— YOUR GOAL —
Write out the entries below exactly, from the first line to the one with "永州市零陵区湘永兴锰业有限公司", both ends included.

Stored data:
*** Begin section ***

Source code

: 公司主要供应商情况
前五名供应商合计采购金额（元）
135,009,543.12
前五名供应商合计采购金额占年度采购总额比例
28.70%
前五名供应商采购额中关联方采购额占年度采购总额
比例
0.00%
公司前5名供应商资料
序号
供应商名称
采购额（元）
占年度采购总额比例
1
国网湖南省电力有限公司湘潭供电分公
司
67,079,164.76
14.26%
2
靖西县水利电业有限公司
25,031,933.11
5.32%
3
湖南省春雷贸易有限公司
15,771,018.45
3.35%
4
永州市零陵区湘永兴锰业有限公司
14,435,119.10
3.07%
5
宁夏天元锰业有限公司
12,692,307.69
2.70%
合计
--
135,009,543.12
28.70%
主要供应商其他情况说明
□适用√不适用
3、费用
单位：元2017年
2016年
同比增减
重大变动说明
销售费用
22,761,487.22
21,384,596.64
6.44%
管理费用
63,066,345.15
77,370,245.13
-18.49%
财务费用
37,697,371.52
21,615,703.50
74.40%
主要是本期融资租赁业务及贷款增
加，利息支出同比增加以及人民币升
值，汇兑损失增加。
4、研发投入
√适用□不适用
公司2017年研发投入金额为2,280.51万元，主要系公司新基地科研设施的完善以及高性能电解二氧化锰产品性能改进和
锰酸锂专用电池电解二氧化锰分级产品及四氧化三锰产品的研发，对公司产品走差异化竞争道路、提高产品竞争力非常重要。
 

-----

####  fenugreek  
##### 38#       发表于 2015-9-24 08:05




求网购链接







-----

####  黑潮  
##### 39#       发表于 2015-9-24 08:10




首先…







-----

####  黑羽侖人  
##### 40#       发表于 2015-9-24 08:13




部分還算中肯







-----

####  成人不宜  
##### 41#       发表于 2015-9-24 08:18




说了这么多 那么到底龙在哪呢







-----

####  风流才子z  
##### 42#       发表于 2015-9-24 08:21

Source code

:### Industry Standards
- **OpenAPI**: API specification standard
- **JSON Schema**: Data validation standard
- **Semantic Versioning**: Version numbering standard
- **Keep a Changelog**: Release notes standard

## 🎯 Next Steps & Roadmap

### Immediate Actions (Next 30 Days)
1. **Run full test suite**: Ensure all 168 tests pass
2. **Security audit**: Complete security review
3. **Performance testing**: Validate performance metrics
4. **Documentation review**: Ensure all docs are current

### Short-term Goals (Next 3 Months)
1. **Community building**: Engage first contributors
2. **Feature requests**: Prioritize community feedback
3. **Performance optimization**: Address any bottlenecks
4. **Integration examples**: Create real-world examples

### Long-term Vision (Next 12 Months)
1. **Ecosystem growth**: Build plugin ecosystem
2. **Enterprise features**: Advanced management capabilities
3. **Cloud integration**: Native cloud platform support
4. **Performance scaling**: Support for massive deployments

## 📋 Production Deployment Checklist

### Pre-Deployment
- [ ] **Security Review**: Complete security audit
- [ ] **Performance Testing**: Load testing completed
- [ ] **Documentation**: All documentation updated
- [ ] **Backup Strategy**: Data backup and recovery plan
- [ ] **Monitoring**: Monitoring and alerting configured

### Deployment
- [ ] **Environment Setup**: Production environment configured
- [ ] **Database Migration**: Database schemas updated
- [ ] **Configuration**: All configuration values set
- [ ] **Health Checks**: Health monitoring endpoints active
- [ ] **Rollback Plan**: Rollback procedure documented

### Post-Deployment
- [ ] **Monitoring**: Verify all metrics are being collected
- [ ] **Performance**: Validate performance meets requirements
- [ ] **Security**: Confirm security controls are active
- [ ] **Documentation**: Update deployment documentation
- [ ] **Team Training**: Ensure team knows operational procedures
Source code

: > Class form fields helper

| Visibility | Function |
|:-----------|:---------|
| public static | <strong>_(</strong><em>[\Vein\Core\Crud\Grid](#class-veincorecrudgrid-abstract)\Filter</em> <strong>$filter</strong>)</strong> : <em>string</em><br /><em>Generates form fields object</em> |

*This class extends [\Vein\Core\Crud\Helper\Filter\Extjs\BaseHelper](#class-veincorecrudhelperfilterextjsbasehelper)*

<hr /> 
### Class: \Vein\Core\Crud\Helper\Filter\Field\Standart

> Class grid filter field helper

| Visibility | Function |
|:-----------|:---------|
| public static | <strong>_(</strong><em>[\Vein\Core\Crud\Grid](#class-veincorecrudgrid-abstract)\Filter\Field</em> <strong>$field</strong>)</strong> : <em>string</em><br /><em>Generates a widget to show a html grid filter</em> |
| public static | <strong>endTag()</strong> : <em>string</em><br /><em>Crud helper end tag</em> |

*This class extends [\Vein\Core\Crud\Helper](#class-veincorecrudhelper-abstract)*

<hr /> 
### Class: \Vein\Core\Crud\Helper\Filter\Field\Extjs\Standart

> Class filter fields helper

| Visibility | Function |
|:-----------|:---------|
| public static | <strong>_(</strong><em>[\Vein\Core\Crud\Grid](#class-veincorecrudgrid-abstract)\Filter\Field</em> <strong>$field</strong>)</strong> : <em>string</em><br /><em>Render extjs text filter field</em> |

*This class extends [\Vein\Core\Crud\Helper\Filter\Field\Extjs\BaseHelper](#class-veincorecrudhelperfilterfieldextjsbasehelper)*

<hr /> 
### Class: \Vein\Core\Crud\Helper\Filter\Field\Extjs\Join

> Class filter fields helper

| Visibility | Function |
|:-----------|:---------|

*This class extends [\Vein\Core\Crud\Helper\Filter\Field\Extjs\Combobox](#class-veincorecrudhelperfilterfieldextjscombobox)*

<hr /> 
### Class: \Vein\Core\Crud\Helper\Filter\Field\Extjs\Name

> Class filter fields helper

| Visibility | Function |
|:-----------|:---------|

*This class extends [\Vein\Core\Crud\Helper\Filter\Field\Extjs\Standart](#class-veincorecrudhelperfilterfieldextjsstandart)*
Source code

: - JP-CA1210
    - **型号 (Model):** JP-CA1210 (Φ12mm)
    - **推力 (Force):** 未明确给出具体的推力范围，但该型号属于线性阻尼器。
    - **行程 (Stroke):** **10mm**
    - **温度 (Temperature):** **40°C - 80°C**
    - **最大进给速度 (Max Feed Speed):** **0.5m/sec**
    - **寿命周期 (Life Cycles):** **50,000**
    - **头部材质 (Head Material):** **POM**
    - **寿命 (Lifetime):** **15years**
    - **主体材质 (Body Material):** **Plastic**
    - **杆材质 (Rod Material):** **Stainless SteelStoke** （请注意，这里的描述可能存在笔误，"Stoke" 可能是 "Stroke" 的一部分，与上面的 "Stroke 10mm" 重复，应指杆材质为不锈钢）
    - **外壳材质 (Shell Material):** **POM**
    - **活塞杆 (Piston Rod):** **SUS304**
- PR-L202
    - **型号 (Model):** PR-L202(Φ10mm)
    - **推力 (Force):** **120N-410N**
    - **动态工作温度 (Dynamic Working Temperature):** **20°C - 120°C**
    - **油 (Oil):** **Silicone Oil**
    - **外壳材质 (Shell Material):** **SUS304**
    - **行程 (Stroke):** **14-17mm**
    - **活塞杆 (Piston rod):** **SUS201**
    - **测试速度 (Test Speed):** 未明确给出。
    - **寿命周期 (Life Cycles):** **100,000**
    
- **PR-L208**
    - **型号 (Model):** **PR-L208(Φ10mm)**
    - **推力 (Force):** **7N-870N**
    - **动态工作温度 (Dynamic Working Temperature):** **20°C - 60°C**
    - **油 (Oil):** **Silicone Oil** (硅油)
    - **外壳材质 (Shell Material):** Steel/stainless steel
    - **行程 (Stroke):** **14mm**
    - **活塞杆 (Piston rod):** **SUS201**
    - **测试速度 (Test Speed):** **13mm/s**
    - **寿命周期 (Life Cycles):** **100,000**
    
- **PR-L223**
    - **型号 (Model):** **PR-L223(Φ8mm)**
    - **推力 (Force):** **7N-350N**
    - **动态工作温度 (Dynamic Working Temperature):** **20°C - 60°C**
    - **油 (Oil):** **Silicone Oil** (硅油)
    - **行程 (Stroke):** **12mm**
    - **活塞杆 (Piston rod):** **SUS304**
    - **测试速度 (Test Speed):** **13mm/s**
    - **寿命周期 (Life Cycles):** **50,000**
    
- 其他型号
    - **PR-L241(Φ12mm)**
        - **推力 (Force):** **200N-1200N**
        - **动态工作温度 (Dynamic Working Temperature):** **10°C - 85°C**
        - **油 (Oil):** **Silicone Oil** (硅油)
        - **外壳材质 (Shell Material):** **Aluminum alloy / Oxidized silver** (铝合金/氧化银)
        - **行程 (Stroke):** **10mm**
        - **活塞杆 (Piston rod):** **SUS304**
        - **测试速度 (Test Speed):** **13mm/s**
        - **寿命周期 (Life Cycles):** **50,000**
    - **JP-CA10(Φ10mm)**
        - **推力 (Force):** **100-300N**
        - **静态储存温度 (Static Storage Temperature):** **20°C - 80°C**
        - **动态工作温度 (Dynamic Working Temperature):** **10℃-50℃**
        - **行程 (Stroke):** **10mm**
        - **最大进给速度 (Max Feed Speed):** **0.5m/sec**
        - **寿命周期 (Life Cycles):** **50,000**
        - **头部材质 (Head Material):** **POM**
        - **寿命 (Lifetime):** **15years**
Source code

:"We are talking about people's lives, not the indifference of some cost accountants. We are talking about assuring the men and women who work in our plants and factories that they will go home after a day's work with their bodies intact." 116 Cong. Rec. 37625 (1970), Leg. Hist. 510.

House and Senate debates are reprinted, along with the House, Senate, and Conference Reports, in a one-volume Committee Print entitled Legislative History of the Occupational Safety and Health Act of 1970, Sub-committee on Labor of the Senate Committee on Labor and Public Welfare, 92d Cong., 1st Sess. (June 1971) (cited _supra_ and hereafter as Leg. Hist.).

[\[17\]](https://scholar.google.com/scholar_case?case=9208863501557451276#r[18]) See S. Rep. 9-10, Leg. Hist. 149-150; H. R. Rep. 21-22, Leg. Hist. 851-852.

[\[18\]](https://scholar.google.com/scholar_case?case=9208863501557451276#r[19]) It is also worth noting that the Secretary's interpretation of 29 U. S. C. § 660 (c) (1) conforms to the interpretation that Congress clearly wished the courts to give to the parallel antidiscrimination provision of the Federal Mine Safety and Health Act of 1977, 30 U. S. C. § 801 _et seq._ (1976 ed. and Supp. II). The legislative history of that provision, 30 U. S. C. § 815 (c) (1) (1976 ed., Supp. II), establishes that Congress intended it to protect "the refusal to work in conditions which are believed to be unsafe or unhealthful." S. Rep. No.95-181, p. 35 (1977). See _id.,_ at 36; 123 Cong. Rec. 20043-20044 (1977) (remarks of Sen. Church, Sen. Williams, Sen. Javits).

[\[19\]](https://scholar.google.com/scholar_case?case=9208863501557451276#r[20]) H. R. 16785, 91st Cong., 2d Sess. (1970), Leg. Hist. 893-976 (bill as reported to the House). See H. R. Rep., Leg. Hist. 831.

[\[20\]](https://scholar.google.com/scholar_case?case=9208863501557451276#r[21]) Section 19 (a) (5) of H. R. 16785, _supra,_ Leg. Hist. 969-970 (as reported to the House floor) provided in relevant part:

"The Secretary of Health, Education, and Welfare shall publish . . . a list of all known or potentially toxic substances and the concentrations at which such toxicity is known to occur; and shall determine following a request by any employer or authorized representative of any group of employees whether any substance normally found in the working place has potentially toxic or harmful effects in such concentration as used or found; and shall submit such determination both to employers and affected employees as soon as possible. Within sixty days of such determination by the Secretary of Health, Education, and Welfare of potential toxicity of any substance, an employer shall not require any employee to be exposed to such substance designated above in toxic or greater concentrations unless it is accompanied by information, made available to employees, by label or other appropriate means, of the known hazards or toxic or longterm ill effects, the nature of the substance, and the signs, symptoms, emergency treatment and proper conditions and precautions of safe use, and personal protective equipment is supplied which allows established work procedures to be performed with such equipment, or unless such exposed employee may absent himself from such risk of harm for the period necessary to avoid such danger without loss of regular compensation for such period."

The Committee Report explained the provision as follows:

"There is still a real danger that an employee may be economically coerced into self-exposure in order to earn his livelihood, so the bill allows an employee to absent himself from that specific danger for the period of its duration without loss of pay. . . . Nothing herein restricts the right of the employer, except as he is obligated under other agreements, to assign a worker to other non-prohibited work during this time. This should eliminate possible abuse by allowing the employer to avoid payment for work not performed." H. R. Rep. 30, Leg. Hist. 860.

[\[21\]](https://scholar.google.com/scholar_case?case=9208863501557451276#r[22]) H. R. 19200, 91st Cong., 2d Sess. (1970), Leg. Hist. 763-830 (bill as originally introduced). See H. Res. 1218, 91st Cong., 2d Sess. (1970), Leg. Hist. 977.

*** End section ***

— PROBLEM SOLUTION —
Source code

: 公司主要供应商情况
前五名供应商合计采购金额（元）
135,009,543.12
前五名供应商合计采购金额占年度采购总额比例
28.70%
前五名供应商采购额中关联方采购额占年度采购总额
比例
0.00%
公司前5名供应商资料
序号
供应商名称
采购额（元）
占年度采购总额比例
1
国网湖南省电力有限公司湘潭供电分公
司
67,079,164.76
14.26%
2
靖西县水利电业有限公司
25,031,933.11
5.32%
3
湖南省春雷贸易有限公司
15,771,018.45
3.35%
4
永州市零陵区湘永兴锰业有限公司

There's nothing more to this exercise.